● Work instruction
Continue the passage on the nuclear shell model, picking up right after its final sentence.

● Source passage
--- START ---
Another answer to your question requires some working knowledge of the shell model and is more conceptual in nature.  Anyway, the shell model for the nucleus is based on similar concepts as that of the electrons.  There are multiple levels corresponding to different energies inside of a potential well.  Wikipedia does a better job at explaining it: http://en.wikipedia.org/wiki/Shell_model

There are similar, yet separate shells for the protons and for the neutrons.  For example, it is possible to have a proton in the s1/2 shell with an identical spin as a neutron in the s1/2 shell without violating any laws.  However, due to the Coulomb repulsion of the protons, there is a slight increase in the spacing of the proton shell levels compared to those of neutrons.
  With a low number of nucleons, this spacing is not very important and you end up with equal numbers of protons and neutrons.  But as you increase the number of nucleons, then you have more neutron shells within the same energy region, leading to stable nuclei with more neutrons than protons.
--- END ---
● Exercise data
--- START ---
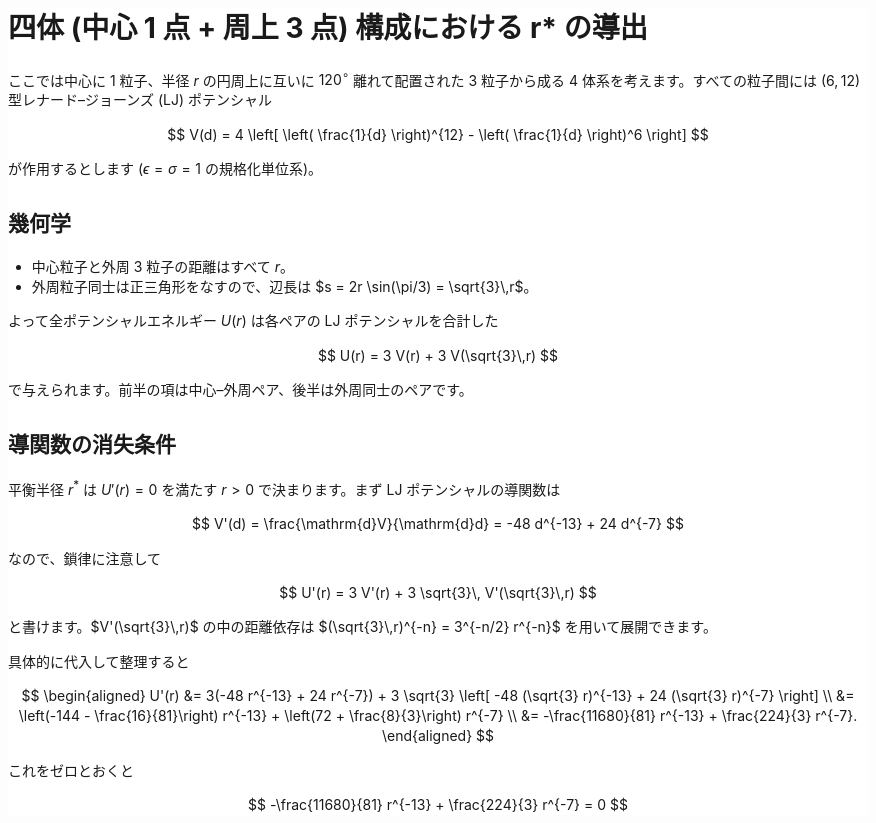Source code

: # 四体 (中心 1 点 + 周上 3 点) 構成における r\* の導出

ここでは中心に 1 粒子、半径 $r$ の円周上に互いに $120^\circ$ 離れて配置された 3 粒子から成る 4 体系を考えます。すべての粒子間には $(6,12)$ 型レナード–ジョーンズ (LJ) ポテンシャル

$$
V(d) = 4 \left[ \left( \frac{1}{d} \right)^{12} - \left( \frac{1}{d} \right)^6 \right]
$$

が作用するとします ($\epsilon = \sigma = 1$ の規格化単位系)。

## 幾何学

- 中心粒子と外周 3 粒子の距離はすべて $r$。
- 外周粒子同士は正三角形をなすので、辺長は $s = 2r \sin(\pi/3) = \sqrt{3}\,r$。

よって全ポテンシャルエネルギー $U(r)$ は各ペアの LJ ポテンシャルを合計した

$$
U(r) = 3 V(r) + 3 V(\sqrt{3}\,r)
$$

で与えられます。前半の項は中心–外周ペア、後半は外周同士のペアです。

## 導関数の消失条件

平衡半径 $r^*$ は $U'(r) = 0$ を満たす $r>0$ で決まります。まず LJ ポテンシャルの導関数は

$$
V'(d) = \frac{\mathrm{d}V}{\mathrm{d}d} = -48 d^{-13} + 24 d^{-7}
$$

なので、鎖律に注意して

$$
U'(r) = 3 V'(r) + 3 \sqrt{3}\, V'(\sqrt{3}\,r)
$$

と書けます。$V'(\sqrt{3}\,r)$ の中の距離依存は $(\sqrt{3}\,r)^{-n} = 3^{-n/2} r^{-n}$ を用いて展開できます。

具体的に代入して整理すると

$$
\begin{aligned}
U'(r) &= 3(-48 r^{-13} + 24 r^{-7}) + 3 \sqrt{3} \left[ -48 (\sqrt{3} r)^{-13} + 24 (\sqrt{3} r)^{-7} \right] \\
&= \left(-144 - \frac{16}{81}\right) r^{-13} + \left(72 + \frac{8}{3}\right) r^{-7} \\
&= -\frac{11680}{81} r^{-13} + \frac{224}{3} r^{-7}.
\end{aligned}
$$

これをゼロとおくと

$$
-\frac{11680}{81} r^{-13} + \frac{224}{3} r^{-7} = 0
$$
--- END ---
● Answer area
For example: The 2d5/2 for protons will be higher in energy than the corresponding 2d5/2 level for neutrons.  As such, if there is one proton in the 2d5/2, and a free hole in the neutron 2d5/2, then the proton will decay with a Q value proportional to the difference in the level energies.

How does this relate to the question in the original post?  Well, the same is true for neutron rich nuclei.  If you have a neutron that is in a level that has a higher energy than an unfilled proton level, then the nucleus will decay via beta decay.

Probably not the best explanation, but interesting none the less :).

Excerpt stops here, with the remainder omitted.